**Work task**: In your reply, write out the records exactly, each line intact.

Data extracted from a collection:
§ §

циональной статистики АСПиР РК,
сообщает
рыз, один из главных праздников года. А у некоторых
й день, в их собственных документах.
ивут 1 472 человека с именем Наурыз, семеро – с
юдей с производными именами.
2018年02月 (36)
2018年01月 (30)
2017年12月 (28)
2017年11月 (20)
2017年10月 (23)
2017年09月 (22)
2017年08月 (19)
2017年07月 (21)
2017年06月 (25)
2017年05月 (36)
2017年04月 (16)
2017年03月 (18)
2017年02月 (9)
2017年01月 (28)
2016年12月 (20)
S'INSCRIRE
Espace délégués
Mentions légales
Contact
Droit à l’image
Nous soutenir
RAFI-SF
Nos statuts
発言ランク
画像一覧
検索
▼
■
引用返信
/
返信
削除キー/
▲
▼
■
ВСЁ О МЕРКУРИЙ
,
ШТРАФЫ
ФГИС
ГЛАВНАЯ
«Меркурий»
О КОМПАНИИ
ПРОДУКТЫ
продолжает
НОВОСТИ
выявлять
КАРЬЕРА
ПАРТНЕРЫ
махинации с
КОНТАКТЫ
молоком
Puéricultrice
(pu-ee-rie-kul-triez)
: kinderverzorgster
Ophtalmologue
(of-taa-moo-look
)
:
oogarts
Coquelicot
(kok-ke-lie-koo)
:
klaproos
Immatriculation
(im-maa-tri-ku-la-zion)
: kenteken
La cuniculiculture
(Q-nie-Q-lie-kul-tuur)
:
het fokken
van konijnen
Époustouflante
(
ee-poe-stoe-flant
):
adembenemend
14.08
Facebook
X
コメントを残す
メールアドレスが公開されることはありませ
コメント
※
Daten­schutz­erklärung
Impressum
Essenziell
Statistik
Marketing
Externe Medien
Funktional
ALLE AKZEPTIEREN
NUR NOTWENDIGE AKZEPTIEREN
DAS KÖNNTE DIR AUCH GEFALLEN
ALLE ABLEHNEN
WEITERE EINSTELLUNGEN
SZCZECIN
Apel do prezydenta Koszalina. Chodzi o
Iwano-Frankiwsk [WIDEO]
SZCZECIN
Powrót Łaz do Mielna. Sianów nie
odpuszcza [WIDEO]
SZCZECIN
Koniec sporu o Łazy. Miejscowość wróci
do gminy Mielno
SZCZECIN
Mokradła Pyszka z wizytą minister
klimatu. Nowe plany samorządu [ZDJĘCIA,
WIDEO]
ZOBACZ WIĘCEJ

§ §

**Finished exercise**:
циональной статистики АСПиР РК,
сообщает
рыз, один из главных праздников года. А у некоторых
й день, в их собственных документах.
ивут 1 472 человека с именем Наурыз, семеро – с
юдей с производными именами.
2018年02月 (36)
2018年01月 (30)
2017年12月 (28)
2017年11月 (20)
2017年10月 (23)
2017年09月 (22)
2017年08月 (19)
2017年07月 (21)
2017年06月 (25)
2017年05月 (36)
2017年04月 (16)
2017年03月 (18)
2017年02月 (9)
2017年01月 (28)
2016年12月 (20)
S'INSCRIRE
Espace délégués
Mentions légales
Contact
Droit à l’image
Nous soutenir
RAFI-SF
Nos statuts
発言ランク
画像一覧
検索
▼
■
引用返信
/
返信
削除キー/
▲
▼
■
ВСЁ О МЕРКУРИЙ
,
ШТРАФЫ
ФГИС
ГЛАВНАЯ
«Меркурий»
О КОМПАНИИ
ПРОДУКТЫ
продолжает
НОВОСТИ
выявлять
КАРЬЕРА
ПАРТНЕРЫ
махинации с
КОНТАКТЫ
молоком
Puéricultrice
(pu-ee-rie-kul-triez)
: kinderverzorgster
Ophtalmologue
(of-taa-moo-look
)
:
oogarts
Coquelicot
(kok-ke-lie-koo)
:
klaproos
Immatriculation
(im-maa-tri-ku-la-zion)
: kenteken
La cuniculiculture
(Q-nie-Q-lie-kul-tuur)
:
het fokken
van konijnen
Époustouflante
(
ee-poe-stoe-flant
):
adembenemend
14.08
Facebook
X
コメントを残す
メールアドレスが公開されることはありませ
コメント
※
Daten­schutz­erklärung
Impressum
Essenziell
Statistik
Marketing
Externe Medien
Funktional
ALLE AKZEPTIEREN
NUR NOTWENDIGE AKZEPTIEREN
DAS KÖNNTE DIR AUCH GEFALLEN
ALLE ABLEHNEN
WEITERE EINSTELLUNGEN
SZCZECIN
Apel do prezydenta Koszalina. Chodzi o
Iwano-Frankiwsk [WIDEO]
SZCZECIN
Powrót Łaz do Mielna. Sianów nie
odpuszcza [WIDEO]
SZCZECIN
Koniec sporu o Łazy. Miejscowość wróci
do gminy Mielno
SZCZECIN
Mokradła Pyszka z wizytą minister
klimatu. Nowe plany samorządu [ZDJĘCIA,
WIDEO]
ZOBACZ WIĘCEJ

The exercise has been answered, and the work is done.